Exmaple: Making polymers

2-monomer reactions

If the system only contains 2-monomer reactions, for example, for PS or PE, we only have A-A where the reactions always take form as P+M->PM. For some cross-linking system, a branch site B on the chain, ..A-B-A…, if B has a cross-linking functional group which reacts with C, i.e., …A-B(C)-A…, the reaction is …A-B-A… + C -> …A-B(C)-A…., the reaction are actually happened on B+C. For such cases, we only need to iterate over the edges (CG polymer is a GRAPH made from conjunctions (EDGES) of monomers (NODES)) and using RDKit to handle the reactions between the 2 active monomers.

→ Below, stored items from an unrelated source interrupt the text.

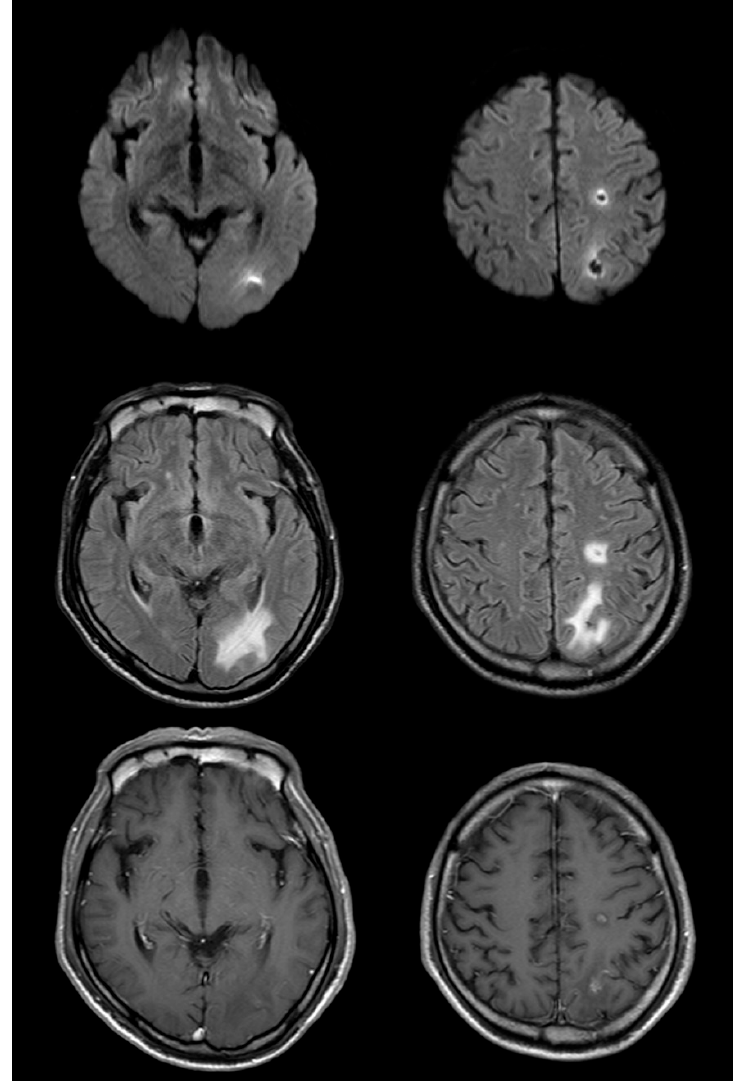
Figure 3. Magnetic resonance imaging (MRI) on the 52nd day after symptom onset reveals a decrease in the size of lesions compared with that in the prior study (top row: diffusion-weighted imaging (DWI); middle row: fluid-attenuated inversion recovery (FLAIR); bottom row: post-gadolinium). Edema and enhancement are markedly decreased compared to that in the previous MRI; changes originally seen on DWI are evolving and resolving as well.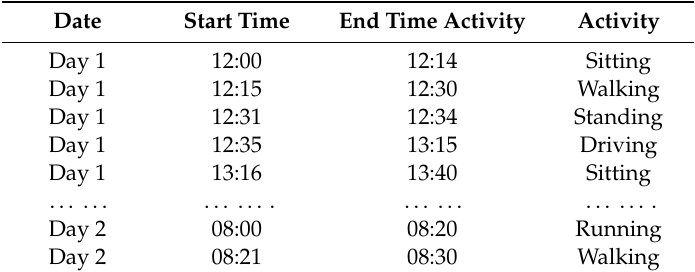
Table 2. Dataset: examples of activities.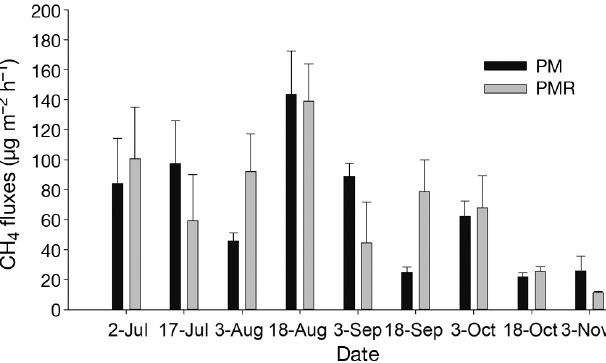
Fig. 2. Variations in methane (CH 4 ) fluxes in the PM and the PMR (defined in Table 1) during the farming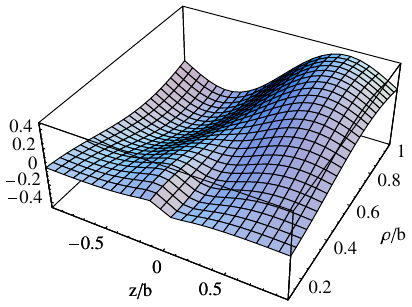
FIG. 5. The longitudinal force F p ¼ 0 . 1 . FIG. 6. The same as in Fig. 5 with p ¼ 5 . 0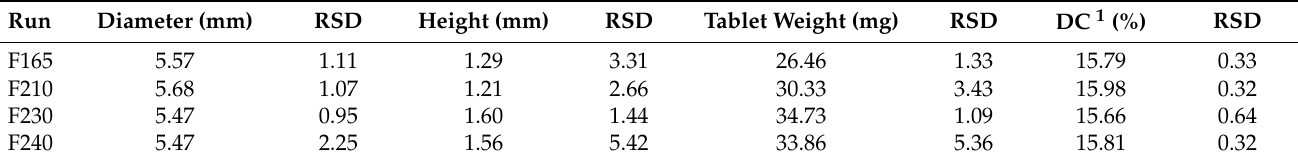
Figure 5. TGA thermograms of as-received GF, KP and HPC powders along with 3D printed tablet (F240). Table 4. Post-printing dimensions and drug content uniformity of the FDM 3D printed tablets.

Complex reactions involve 3 or more monomers and multi-step reactions

For example, melamine. Where 3 molecules react into an aromatic ring. And phenol (A) formaldehyde (B) resins, the formaldehyde (B) changes after first step reaction with phenol (A), the actual reaction is a 2-step reaction: A+B->AB, AB+A->ABA. For these 2 cases, we need more detailed information in CG models, the reactions and corresponding SMARTS should be defined as an overall reaction, e.g., A+B+A->ABA.

  1. Get monomers by monomer index;
  2. Apply reaction rules and get atom and bond maps;
  3. Record the changing of atoms and bonds;
  4. Record which atoms are involved in this reaction;

Step.4 is important, remember that we don’t allow actual reactions happen, for every reaction, we all take the original molecules to run the reactions (if there are 2-or-more-step reactions, simply add them up). For some symmetrical monomers, e.g., H2N-Ar-NH2, which has 2 same sites. If one site has already reacted, then this site is forbidden in the next reaction. There are at least 4 possible outcomes for 2 symmetrical monomers, we need to iterate over these 4 outcomes to pick out the reaction with un-reacted functional groups for each monomer.

Force field

Force field parameters of a given atom is defined from its chemical environment. After back-mapping of the topology, we can further use Foyer or openforcefield to generate force field parameters, both Foyer and openforcefield can easily get topology from RDKit. Or we can simply use rdkit.Chem.rdMolChemicalFeatures model to find parameters from pre-defined force field database, e.g., “PARAMETER” “CHEMICAL ENV SMARTS” or compare molecule similarities from database.